O reitor da Universidade Estadual de Roraima (UERR), Cláudio Travassos, afirmou que passou a enfrentar ameaças e a receber recados e recomendações para deixar Boa Vista em dezembro do ano passado, em meio ao avanço de investigações da Polícia Federal e do Ministério Público sobre irregularidades na instituição. Segundo ele, o clima de tensão e os monitoramentos relatados estão ligados ao temor de pessoas que podem ser alcançadas pelos desdobramentos das apurações.
Em entrevista à Rádio Folha FM, Travassos afirmou que as ameaças não alteraram sua postura à frente da universidade. “Da minha parte, eu não tenho problema nenhum em ser ameaçado ou receber recado. Eu vou fazer o que tem que ser feito. A única maneira que acharam para que isso possa não acontecer é ameaça”, declarou.
O reitor disse que chegou a receber orientação para se afastar temporariamente da capital. “Ano passado, por exemplo, em dezembro, o professor Damas recomendou que eu saísse de Boa Vista. Isso obviamente por conta dos monitoramentos”, afirmou, ao relatar o contexto das pressões sofridas.
Travassos declarou que não possui vínculos que o impeçam de avançar com as apurações internas. “Eu não tenho o rabo preso com nada e com ninguém. Vou deixar bem claro quem é quem nesse esquema podre que vingou na universidade durante esses anos”, disse durante a entrevista.
Segundo o reitor, o ambiente de ameaças está relacionado ao temor dos envolvidos. “As pessoas que se envolveram com isso estão temerosas, não sabem o que vai acontecer. Esse temor pode gerar o fator que a gente vivenciou durante esse tempo”, afirmou.

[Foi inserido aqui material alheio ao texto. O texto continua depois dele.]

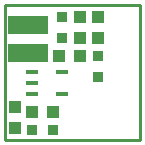
<source format=gbr>
G04 #@! TF.FileFunction,Paste,Top*
%FSLAX46Y46*%
G04 Gerber Fmt 4.6, Leading zero omitted, Abs format (unit mm)*
G04 Created by KiCad (PCBNEW no-vcs-found-product) date 17.07.2015 (пт) 15,05,02 EEST*
%MOMM*%
G01*
G04 APERTURE LIST*
%ADD10C,0.100000*%
%ADD11C,0.254000*%
%ADD12R,1.060000X1.030000*%
%ADD13R,1.016000X1.016000*%
%ADD14R,3.398400X1.498400*%
%ADD15R,0.914400X0.914400*%
%ADD16R,1.098400X0.448400*%
G04 APERTURE END LIST*
D10*
D11*
X15240000Y-19050000D02*
X26670000Y-19050000D01*
X15240000Y-30480000D02*
X15240000Y-19050000D01*
X26670000Y-30480000D02*
X15240000Y-30480000D01*
X26670000Y-19050000D02*
X26670000Y-30480000D01*
D12*
X16065500Y-27686000D03*
X16065500Y-29464000D03*
D13*
X17526000Y-28067000D03*
X19304000Y-28067000D03*
X19812000Y-23368000D03*
X21590000Y-23368000D03*
X23114000Y-21844000D03*
X23114000Y-20066000D03*
X21590000Y-21844000D03*
X21590000Y-20066000D03*
D14*
X17208500Y-23107500D03*
X17208500Y-20707500D03*
D15*
X20066000Y-21844000D03*
X20066000Y-20066000D03*
X23114000Y-23368000D03*
X23114000Y-25146000D03*
D16*
X20096000Y-26604000D03*
X20096000Y-24704000D03*
X17496000Y-26604000D03*
X17496000Y-25654000D03*
X17496000Y-24704000D03*
D15*
X19304000Y-29591000D03*
X17526000Y-29591000D03*
M02*

</source>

Ele também associou o cenário às investigações externas. “A investigação da Polícia Federal fala em organização criminosa. Isso significa que são vários elementos em várias esferas, inclusive fora da universidade”, disse.

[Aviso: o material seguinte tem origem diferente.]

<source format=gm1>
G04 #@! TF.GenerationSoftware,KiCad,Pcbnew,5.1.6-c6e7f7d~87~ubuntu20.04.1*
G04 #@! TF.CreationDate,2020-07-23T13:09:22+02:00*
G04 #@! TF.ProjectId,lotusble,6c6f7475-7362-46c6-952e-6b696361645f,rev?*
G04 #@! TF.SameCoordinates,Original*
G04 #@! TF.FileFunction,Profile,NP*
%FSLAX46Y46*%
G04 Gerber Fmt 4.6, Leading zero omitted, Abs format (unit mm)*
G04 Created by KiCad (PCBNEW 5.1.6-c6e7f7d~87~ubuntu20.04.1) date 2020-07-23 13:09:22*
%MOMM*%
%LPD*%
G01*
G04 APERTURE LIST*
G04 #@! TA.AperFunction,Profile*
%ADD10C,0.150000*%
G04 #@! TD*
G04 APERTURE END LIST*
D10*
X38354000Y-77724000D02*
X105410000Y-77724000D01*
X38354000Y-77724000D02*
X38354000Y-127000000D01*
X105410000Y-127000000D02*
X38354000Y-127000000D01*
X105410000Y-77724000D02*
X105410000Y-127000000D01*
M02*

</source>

Travassos afirmou que, independentemente das ameaças, a universidade seguirá adotando providências administrativas. “Do portão da universidade para dentro, todas as medidas que a gente puder fazer, desde a investigação até o processo administrativo, serão feitas. Independentemente de onde essas investigações da Polícia Federal e do Ministério Público vão chegar”, declarou.
Ingresso no curso de medicina
Um dos pontos citados pela reitoria como parte do conjunto de problemas investigados envolve o ingresso de alunos no curso de Medicina em anos anteriores. A suspeita é de direcionamento de vagas em vestibulares passados, o que levou à abertura de apuração no Ministério Público. Para o reitor, a possível irregularidade no ingresso pode ter impactado o desempenho acadêmico de determinadas turmas e passou a ser tratada como prioridade nas apurações internas.
Revisão de contratos
No processo de revisão administrativa adotado após o início das investigações, a reitoria afirmou ter refeito contratos considerados suspeitos. Entre os exemplos citados está a locação de veículos, que custava cerca de R$ 1 milhão por ano e deixou de ser utilizada pela universidade. Outro caso envolve a locação de computadores, cuja demanda formalizada previa gastos de aproximadamente R$ 3,2 milhões, mas que, após reavaliação, foi contratada por cerca de R$ 700 mil.